Les victimes de l’"Erika" poursuivent le Fipol

lundi 27 novembre 2000
Le Figaro

Le Figaro
27 novembre 2000

Eric Decouty

Nouveau rebondissement dans l’affaire de l’Erika.
En fin de semaine dernière, Me Emmanuel Ludot, au nom de la Confédération Maritime, émanation de la Confédération paysanne de José Bové, a déposé une plainte au tribunal de grande instance de Paris pour "escroquerie et abus de confiance".

Cette plainte avec constitution de partie civile, dont il nous a été indiqué de source judiciaire qu’elle devrait être confiée au juge Dominique de Talancé déjà en charge du dossier Erika, vise plus particulièrement le Fipol (Fonds International d’indemnisation pour les dommages dus à la pollution des hydrocarbures).

Différentes personnes sont soupconnées d’avoir mis en oeuvre des mécanismes complexes afin de détourner l’argent destiné à indemniser les victimes de la marée noire.
Le dossier déposé sur le bureau du procureur de la République de Paris est pris d’autant plus au sérieux qu’il est constitué d’informations extrêmement précises sur les montages réalisés autour de l’Erika.
L’avocat -aidé de l’ancien gendarme Paul Barril- a depuis de longs mois mené des investigations en France, en Angleterre et en Italie, qu’il appartient désormais à la justice de mener à terme.

C’est, en fait, une kyrielle de sociétés dispersées à travers le monde et aux activités souvent troubles qui apparaissent désormais au grand jour.
L’histoire commence en janvier dernier avec l’annonce par le Fipol d’une enveloppe de 1,2 milliards de francs destinés aux victimes.
L’assureur du propriétaire de l’Erika, une société domiciliée aux Bermudes et dénommée Steamship Mutual Underwriting Association Limited (Smua), y contribue à hauteur d’un peu plus de 84 millions de francs.
Organisme intergouvernemental, le Fipol est alimenté directement par les compagnies pétrolières, Total étant son troisième contributeur.
Le Fipol ouvre aussitôt , à Lorient, un bureau chargé d’examiner les requêtes de chaque victime de la pollution.

Cette structure est gérée par une autre société au nom exotique : Echo (Erika Claims Handling Office), immatriculée au registre du commerce de Lorient et composée de quatre personnes, tous courtiers.
Il s’agit d’une SARL, dont l’objet est, notamment, de diligenter des experetises avant de valider des demandes des plaignants.
L’argent déboursé par le Fipol est déposé à Londres, les 84 millions de Smua se trouvant sur un compte dans une banque de Lorient.
Rien de bien extraordinaire jusque-là.

"Sauf que depuis bientôt un an, il n’y a quasiment pas eu d’indemnisations, souligne Me Ludot, ce qui nous a conduit à chercher les raisons d’un tel blocage".
Résultat : les investigations conduites par l’avocat et l’ancien gendarme Paul Barril ont révélé que certains membres actionnaires de la société Echo étaient des assureurs commerciaux, de surcroit représentants pour la Bretagne de la société Smua, l’assureur du propriétaire de l’Erika.
"Il y a une collusion totale entre le Fipol et la Smua, commente Alain Malardé, président de la Confédération maritime qui a déposé la plainte.
"Par l’entremise d’Echo, tout est mis en oeuvre pour retarder au maximum les indemnisations.
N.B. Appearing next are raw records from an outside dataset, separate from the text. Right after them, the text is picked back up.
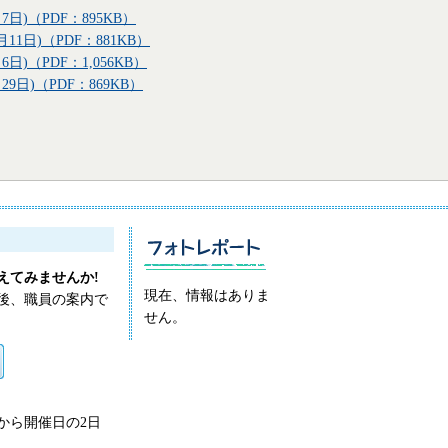
7日)（PDF：895KB）
月11日)（PDF：881KB）
6日)（PDF：1,056KB）
29日)（PDF：869KB）
えてみませんか!
現在、情報はありま
後、職員の案内で
せん。
から開催日の2日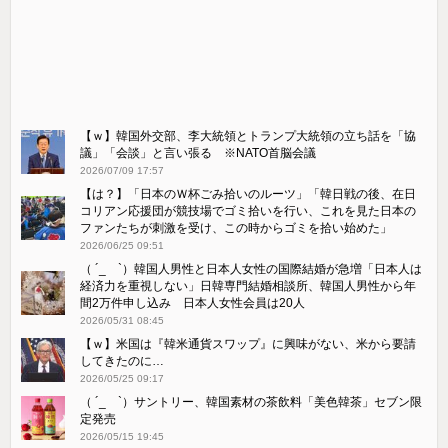
【ｗ】韓国外交部、李大統領とトランプ大統領の立ち話を「協
議」「会談」と言い張る ※NATO首脳会議
2026/07/09 17:57
【は？】「日本のＷ杯ごみ拾いのルーツ」「韓日戦の後、在日
コリアン応援団が競技場でゴミ拾いを行い、これを見た日本の
ファンたちが刺激を受け、この時からゴミを拾い始めた」
2026/06/25 09:51
（ ´_ゝ`）韓国人男性と日本人女性の国際結婚が急増「日本人は
経済力を重視しない」日韓専門結婚相談所、韓国人男性から年
間2万件申し込み 日本人女性会員は20人
2026/05/31 08:45
【ｗ】米国は『韓米通貨スワップ』に興味がない、米から要請
してきたのに…
2026/05/25 09:17
（ ´_ゝ`）サントリー、韓国素材の茶飲料「美色韓茶」セブン限
定発売
2026/05/15 19:45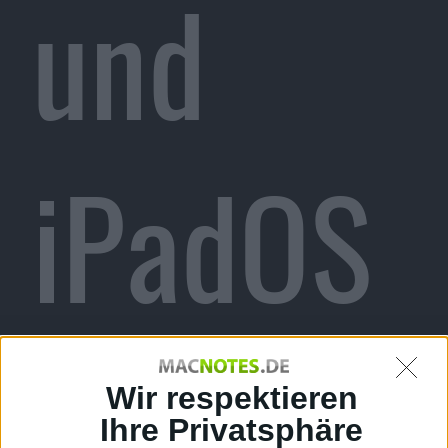
und
iPadOS
14.6
Wir respektieren
Ihre Privatsphäre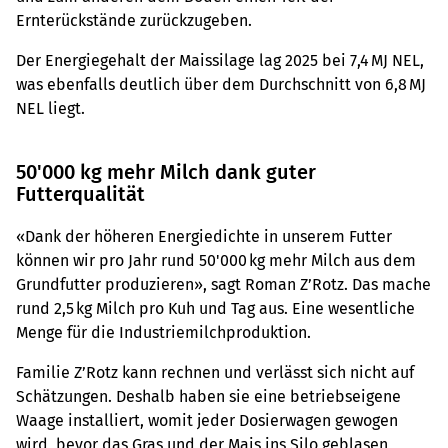
Ernterückstände zurückzugeben.
Der Energiegehalt der Maissilage lag 2025 bei 7,4 MJ NEL,
was ebenfalls deutlich über dem Durchschnitt von 6,8 MJ
NEL liegt.
50'000 kg mehr Milch dank guter
Futterqualität
«Dank der höheren Energiedichte in unserem Futter
können wir pro Jahr rund 50'000 kg mehr Milch aus dem
Grundfutter produzieren», sagt Roman Z’Rotz. Das mache
rund 2,5 kg Milch pro Kuh und Tag aus. Eine wesentliche
Menge für die Industriemilchproduktion.
Familie Z’Rotz kann rechnen und verlässt sich nicht auf
Schätzungen. Deshalb haben sie eine betriebseigene
Waage installiert, womit jeder Dosierwagen gewogen
wird, bevor das Gras und der Mais ins Silo geblasen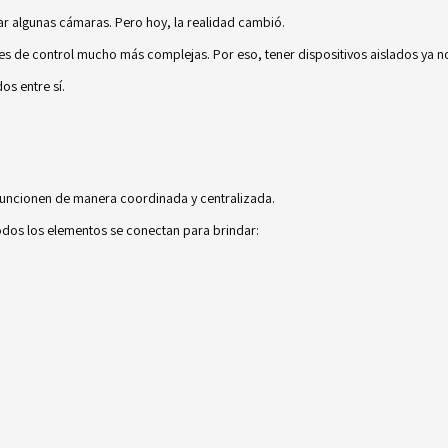
ar algunas cámaras. Pero hoy, la realidad cambió.
 de control mucho más complejas. Por eso, tener dispositivos aislados ya no 
s entre sí.
funcionen de manera coordinada y centralizada.
odos los elementos se conectan para brindar: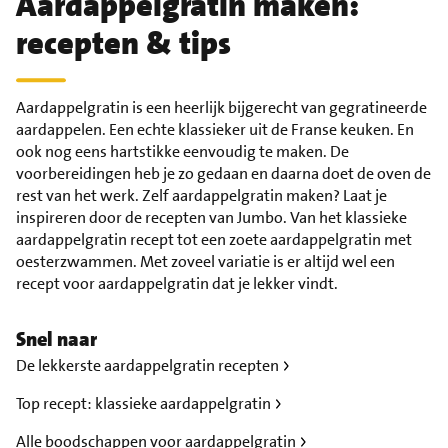
Aardappelgratin maken:
recepten & tips
Aardappelgratin is een heerlijk bijgerecht van gegratineerde
aardappelen. Een echte klassieker uit de Franse keuken. En
ook nog eens hartstikke eenvoudig te maken. De
voorbereidingen heb je zo gedaan en daarna doet de oven de
rest van het werk. Zelf aardappelgratin maken? Laat je
inspireren door de recepten van Jumbo. Van het klassieke
aardappelgratin recept tot een zoete aardappelgratin met
oesterzwammen. Met zoveel variatie is er altijd wel een
recept voor aardappelgratin dat je lekker vindt.
Snel naar
De lekkerste aardappelgratin recepten
Top recept: klassieke aardappelgratin
Alle boodschappen voor aardappelgratin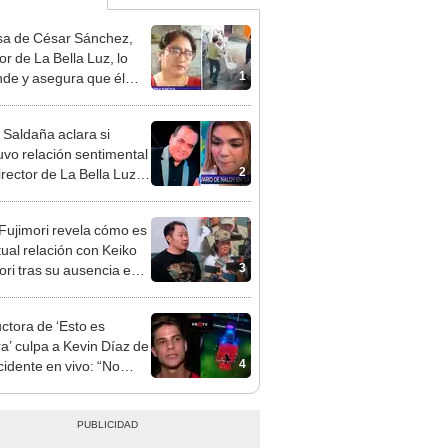
a de César Sánchez,
or de La Bella Luz, lo
1
nde y asegura que él
só relación clandestina
aldy Saldaña: "Hace
 Saldaña aclara si
ños"
vo relación sentimental
2
irector de La Bella Luz
denunciarlo por
ientos: “Me parece muy
 Fujimori revela cómo es
tual relación con Keiko
3
ori tras su ausencia en
entos: "Mi familia es
 mi suegra..."
ctora de ‘Esto es
a’ culpa a Kevin Díaz de
4
cidente en vivo: “No
ó la postura correcta”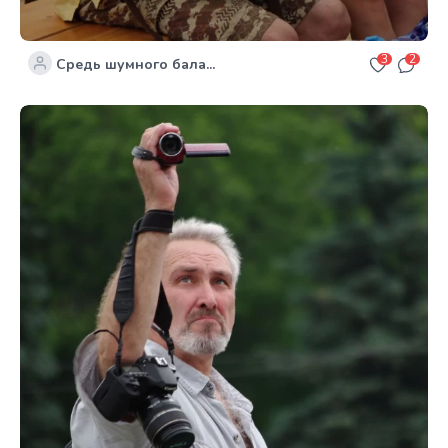
3
2
Средь шумного бала...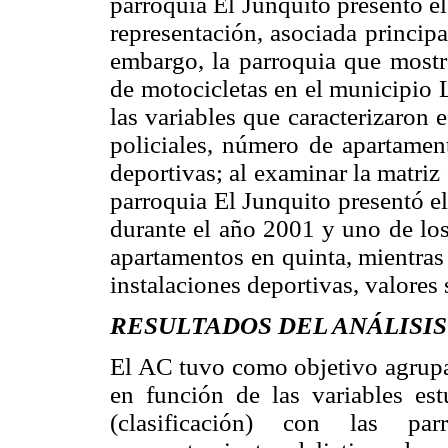
parroquia El Junquito presentó e
representación, asociada principa
embargo, la parroquia que mostr
de motocicletas en el municipio L
las variables que caracterizaron 
policiales, número de apartamen
deportivas; al examinar la matriz 
parroquia El Junquito presentó e
durante el año 2001 y uno de lo
apartamentos en quinta, mientras
instalaciones deportivas, valores
RESULTADOS DEL ANÁLISIS
El AC tuvo como objetivo agrupar
en función de las variables est
(clasificación) con las par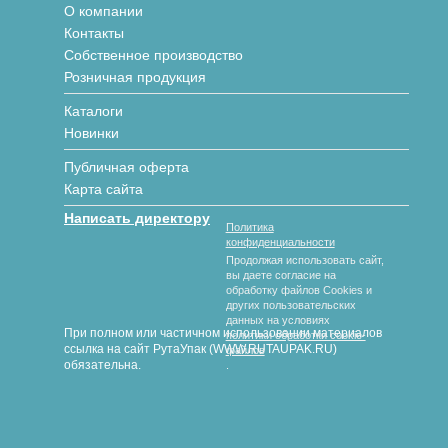
О компании
Контакты
Собственное производство
Розничная продукция
Каталоги
Новинки
Публичная оферта
Карта сайта
Написать директору
Политика
конфиденциальности
Продолжая использовать сайт,
вы даете согласие на
обработку файлов Cookies и
других пользовательских
данных на условиях
При полном или частичном использовании материалов
политики обработки cookie-
ссылка на сайт РутаУпак (WWW.RUTAUPAK.RU)
файлов
обязательна.
.
© 2018-2026 гг. РутаУпак
Производство картонной упаковки под любой вид продукции
любых размеров и форм с полноцветной печатью и без.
Les sommes qui devraient aller aux victimes de la marée noire rapportent ainsi des dividendes aux différentes personnes intéressées à ce montage."
De plus, l’argent du Fipol n’est débloqué que pour 3 ans. "Si à cette échéance, il reste des millions en caisse, ils seront rendus aux compagnies pétrolières", poursuit Alain Malardé.

Me Ludot a décidé d’engager des poursuites contre X pour escroquerie, considérant notamment que la société Echo "mise en place par le Fipol était composée de représentants de la compagnie d’assurances et ne peuvent donc être habilités à gérer les indemnisations".

"Comment peut-on croire en leur [im]partialité" ajoute Alain Malardé.
Quant au chef d’abus de confiance "il est constitué par le fait que ces montages ont comme premier objectif de retenir les fonds destinés aux victimes", poursuit l’avocat.

Le juge Dominique de Talancé va maintenant se plonger dans un volet du dossier de l’Erika dont il a déjà eu à connaître au fil de son instruction.
Au-delà des responsabilités dans le naufrage du pétrolier, il s’agit d’éclaircir les montages réalisés autour de sociétés le plus souvent basées aux Bermudes.
Car, si ce paradis fiscal abrite l’assureur de l’Erika, on y retrouve également Total International Limited, l’affréteur du navire.
Le véritable rôle joué dans cette affaire par Steamship Mutual Underwriting Association limited (Smua) pourrait permettre de dévoiler les dessous financiers du naufrage de l’Erika.